▸ Dataset records

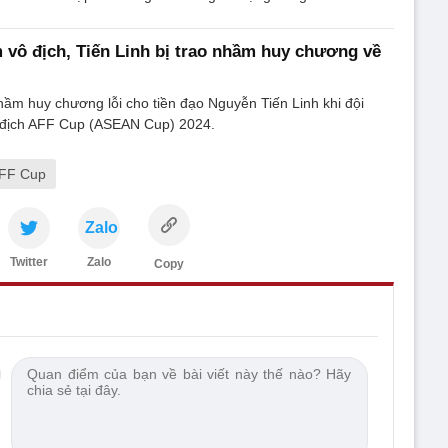
 vô địch, Tiến Linh bị trao nhầm huy chương về
hầm huy chương lỗi cho tiền đạo Nguyễn Tiến Linh khi đội
 địch AFF Cup (ASEAN Cup) 2024.
FF Cup
Zalo
Twitter
Zalo
Copy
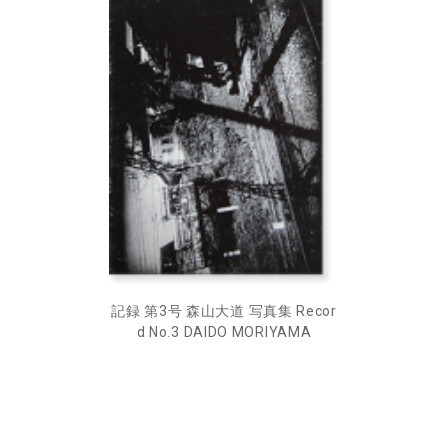
記録 第3号 森山大道 写真集 Recor
d No.3 DAIDO MORIYAMA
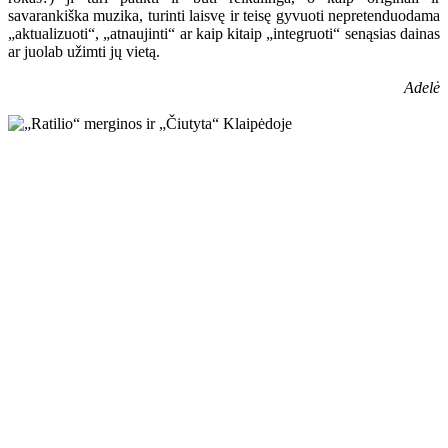
savarankiška muzika, turinti laisvę ir teisę gyvuoti nepretenduodama
„aktualizuoti“, „atnaujinti“ ar kaip kitaip „integruoti“ senąsias dainas
ar juolab užimti jų vietą.
Adelė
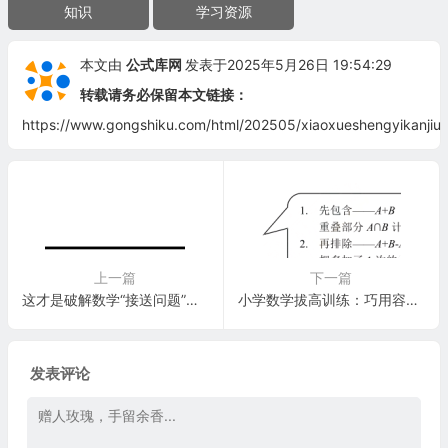
知识
学习资源
本文由
公式库网
发表于2025年5月26日 19:54:29
转载请务必保留本文链接：
https://www.gongshiku.com/html/202505/xiaoxueshengyikanjiuh
上一篇
下一篇
这才是破解数学“接送问题”的正确思维！必看！
小学数学拔高训练：巧用容斥原理破解集合难题，附54道详解练习！
发表评论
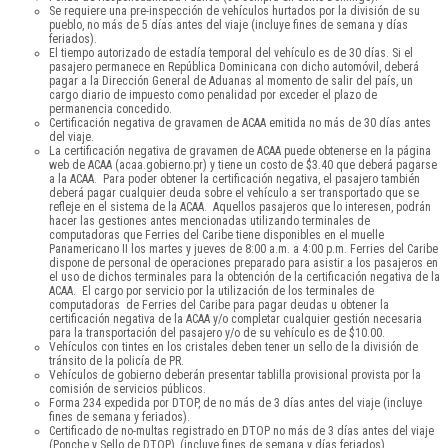
Se requiere una pre-inspección de vehículos hurtados por la división de su
pueblo, no más de 5 días antes del viaje (incluye fines de semana y días
feriados).
El tiempo autorizado de estadía temporal del vehículo es de 30 días. Si el
pasajero permanece en República Dominicana con dicho automóvil, deberá
pagar a la Dirección General de Aduanas al momento de salir del país, un
cargo diario de impuesto como penalidad por exceder el plazo de
permanencia concedido.
Certificación negativa de gravamen de ACAA emitida no más de 30 días antes
del viaje.
La certificación negativa de gravamen de ACAA puede obtenerse en la página
web de ACAA (acaa.gobierno.pr) y tiene un costo de $3.40 que deberá pagarse
a la ACAA. Para poder obtener la certificación negativa, el pasajero también
deberá pagar cualquier deuda sobre el vehículo a ser transportado que se
refleje en el sistema de la ACAA. Aquellos pasajeros que lo interesen, podrán
hacer las gestiones antes mencionadas utilizando terminales de
computadoras que Ferries del Caribe tiene disponibles en el muelle
Panamericano II los martes y jueves de 8:00 a.m. a 4:00 p.m. Ferries del Caribe
dispone de personal de operaciones preparado para asistir a los pasajeros en
el uso de dichos terminales para la obtención de la certificación negativa de la
ACAA. El cargo por servicio por la utilización de los terminales de
computadoras de Ferries del Caribe para pagar deudas u obtener la
certificación negativa de la ACAA y/o completar cualquier gestión necesaria
para la transportación del pasajero y/o de su vehículo es de $10.00.
Vehículos con tintes en los cristales deben tener un sello de la división de
tránsito de la policía de PR.
Vehículos de gobierno deberán presentar tablilla provisional provista por la
comisión de servicios públicos.
Forma 234 expedida por DTOP, de no más de 3 días antes del viaje (incluye
fines de semana y feriados).
Certificado de no-multas registrado en DTOP no más de 3 días antes del viaje
(Ponche y Sello de DTOP), (incluye fines de semana y días feriados).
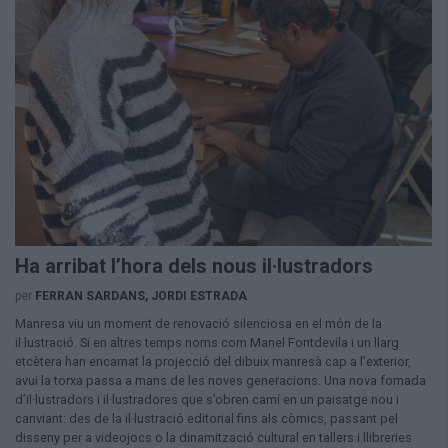
Ha arribat l’hora dels nous il·lustradors
per
FERRAN SARDANS, JORDI ESTRADA
Manresa viu un moment de renovació silenciosa en el món de la
il·lustració. Si en altres temps noms com Manel Fontdevila i un llarg
etcètera han encarnat la projecció del dibuix manresà cap a l’exterior,
avui la torxa passa a mans de les noves generacions. Una nova fornada
d’il·lustradors i il·lustradores que s’obren camí en un paisatge nou i
canviant: des de la il·lustració editorial fins als còmics, passant pel
disseny per a videojocs o la dinamització cultural en tallers i llibreries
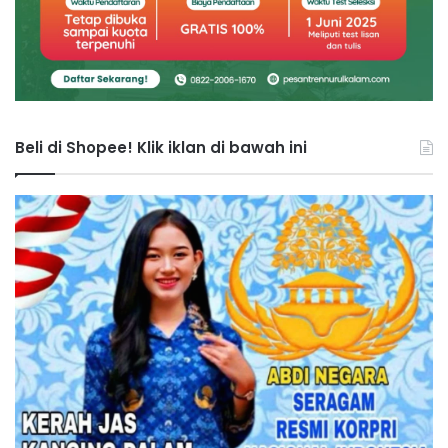
Beli di Shopee! Klik iklan di bawah ini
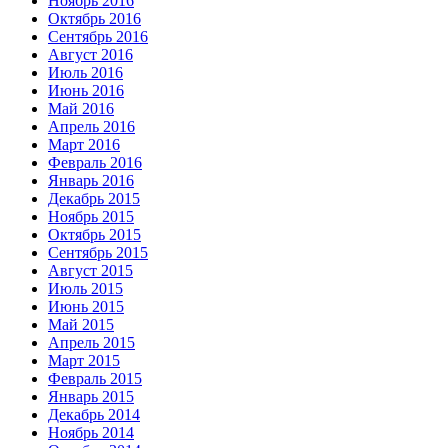
Ноябрь 2016
Октябрь 2016
Сентябрь 2016
Август 2016
Июль 2016
Июнь 2016
Май 2016
Апрель 2016
Март 2016
Февраль 2016
Январь 2016
Декабрь 2015
Ноябрь 2015
Октябрь 2015
Сентябрь 2015
Август 2015
Июль 2015
Июнь 2015
Май 2015
Апрель 2015
Март 2015
Февраль 2015
Январь 2015
Декабрь 2014
Ноябрь 2014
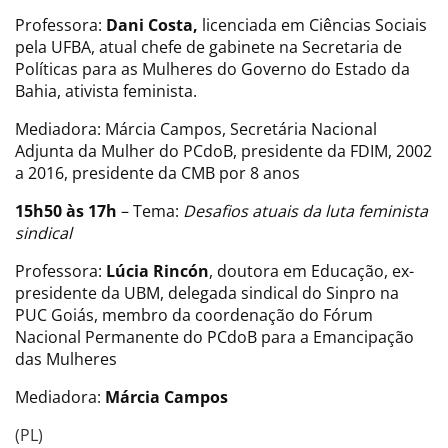
Professora:
Dani Costa,
licenciada em Ciências Sociais
pela UFBA, atual chefe de gabinete na Secretaria de
Políticas para as Mulheres do Governo do Estado da
Bahia, ativista feminista.
Mediadora: Márcia Campos, Secretária Nacional
Adjunta da Mulher do PCdoB, presidente da FDIM, 2002
a 2016, presidente da CMB por 8 anos
15h50 às 17h
– Tema:
Desafios atuais da luta feminista
sindical
Professora:
Lúcia Rincón
, doutora em Educação, ex-
presidente da UBM, delegada sindical do Sinpro na
PUC Goiás, membro da coordenação do Fórum
Nacional Permanente do PCdoB para a Emancipação
das Mulheres
Mediadora:
Márcia Campos
(PL)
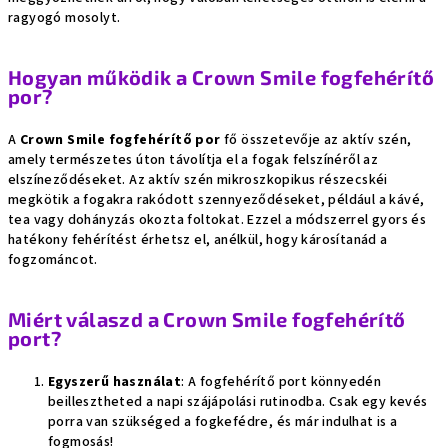
ragyogó mosolyt.
Hogyan működik a Crown Smile fogfehérítő
por?
A
Crown Smile fogfehérítő por
fő összetevője az aktív szén,
amely természetes úton távolítja el a fogak felszínéről az
elszíneződéseket. Az aktív szén mikroszkopikus részecskéi
megkötik a fogakra rakódott szennyeződéseket, például a kávé,
tea vagy dohányzás okozta foltokat. Ezzel a módszerrel gyors és
hatékony fehérítést érhetsz el, anélkül, hogy károsítanád a
fogzománcot.
Miért válaszd a Crown Smile fogfehérítő
port?
Egyszerű használat
: A fogfehérítő port könnyedén
beillesztheted a napi szájápolási rutinodba. Csak egy kevés
porra van szükséged a fogkefédre, és már indulhat is a
fogmosás!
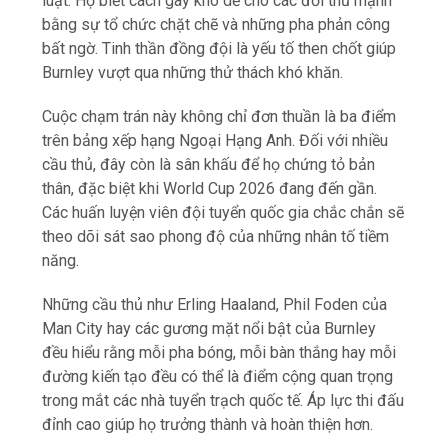
luật. Họ biết cách gây khó dễ cho các đối thủ mạnh
bằng sự tổ chức chặt chẽ và những pha phản công
bất ngờ. Tinh thần đồng đội là yếu tố then chốt giúp
Burnley vượt qua những thử thách khó khăn.
Cuộc chạm trán này không chỉ đơn thuần là ba điểm
trên bảng xếp hạng Ngoại Hạng Anh. Đối với nhiều
cầu thủ, đây còn là sân khấu để họ chứng tỏ bản
thân, đặc biệt khi World Cup 2026 đang đến gần.
Các huấn luyện viên đội tuyển quốc gia chắc chắn sẽ
theo dõi sát sao phong độ của những nhân tố tiềm
năng.
Những cầu thủ như Erling Haaland, Phil Foden của
Man City hay các gương mặt nổi bật của Burnley
đều hiểu rằng mỗi pha bóng, mỗi bàn thắng hay mỗi
đường kiến tạo đều có thể là điểm cộng quan trọng
trong mắt các nhà tuyển trạch quốc tế. Áp lực thi đấu
đỉnh cao giúp họ trưởng thành và hoàn thiện hơn.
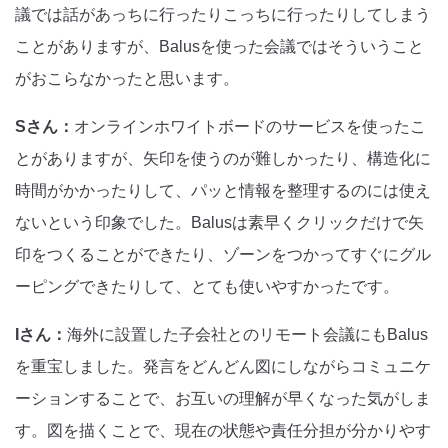
議では話があっちに行ったりこっちに行ったりしてしまう
ことがありますが、Balusを使った会議ではそういうこと
がおこらなかったと思います。
Sさん：
オンラインホワイトボードのサービスを使ったこ
とがありますが、矢印を使うのが難しかったり、構造化に
時間がかかったりして、パッと情報を整理するのには使え
ないという印象でした。Balusは素早くクリックだけで矢
印をつくることができたり、ゾーンをつかってすぐにグル
ーピングできたりして、とても使いやすかったです。
Iさん：
海外に設置した子会社とのリモート会議にもBalus
を重宝しました。発言をどんどん図にしながらコミュニケ
ーションすることで、お互いの理解が早くなった気がしま
す。図を描くことで、現在の状態や責任分担が分かりやす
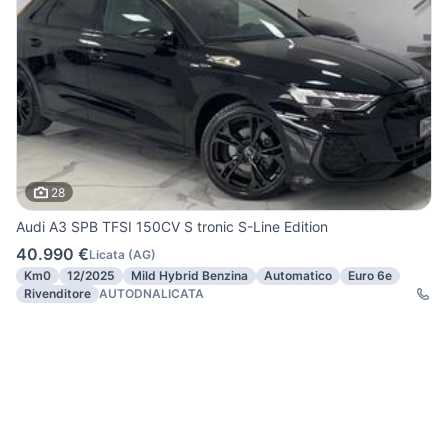
28
Audi A3 SPB TFSI 150CV S tronic S-Line Edition
40.990 €
Licata
(
AG
)
Km0
12/2025
Mild Hybrid Benzina
Automatico
Euro 6e
Rivenditore
AUTODNALICATA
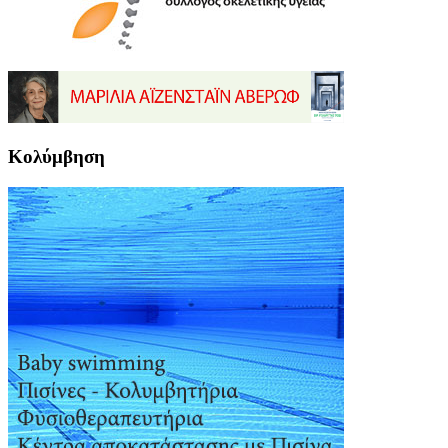
Κολύμβηση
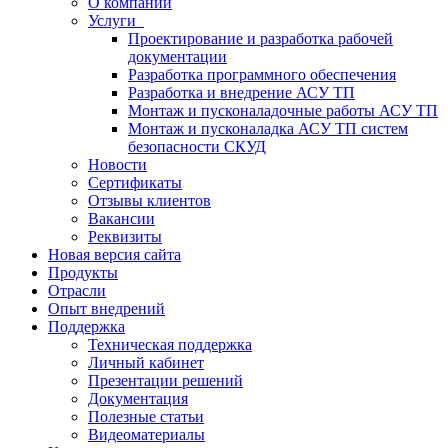
О компании
Услуги
Проектирование и разработка рабочей
документации
Разработка программного обеспечения
Разработка и внедрение АСУ ТП
Монтаж и пусконаладочные работы АСУ ТП
Монтаж и пусконаладка АСУ ТП систем
безопасности СКУД
Новости
Сертификаты
Отзывы клиентов
Вакансии
Реквизиты
Новая версия сайта
Продукты
Отрасли
Опыт внедрений
Поддержка
Техническая поддержка
Личный кабинет
Презентации решений
Документация
Полезные статьи
Видеоматериалы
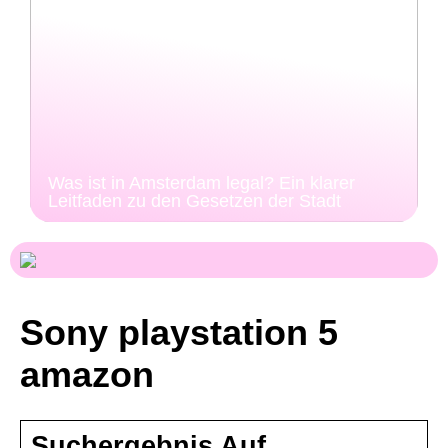
Was ist in Amsterdam legal? Ein klarer
Leitfaden zu den Gesetzen der Stadt
Sony playstation 5
amazon
Suchergebnis Auf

▸ What you need to do
Copy out the stretch of the data from the line containing "Se requiere una" through the line containing "a la ACAA. Para", both included, reproducing each line verbatim.

▸ Response area
Se requiere una pre-inspección de vehículos hurtados por la división de su
pueblo, no más de 5 días antes del viaje (incluye fines de semana y días
feriados).
El tiempo autorizado de estadía temporal del vehículo es de 30 días. Si el
pasajero permanece en República Dominicana con dicho automóvil, deberá
pagar a la Dirección General de Aduanas al momento de salir del país, un
cargo diario de impuesto como penalidad por exceder el plazo de
permanencia concedido.
Certificación negativa de gravamen de ACAA emitida no más de 30 días antes
del viaje.
La certificación negativa de gravamen de ACAA puede obtenerse en la página
web de ACAA (acaa.gobierno.pr) y tiene un costo de $3.40 que deberá pagarse
a la ACAA. Para poder obtener la certificación negativa, el pasajero también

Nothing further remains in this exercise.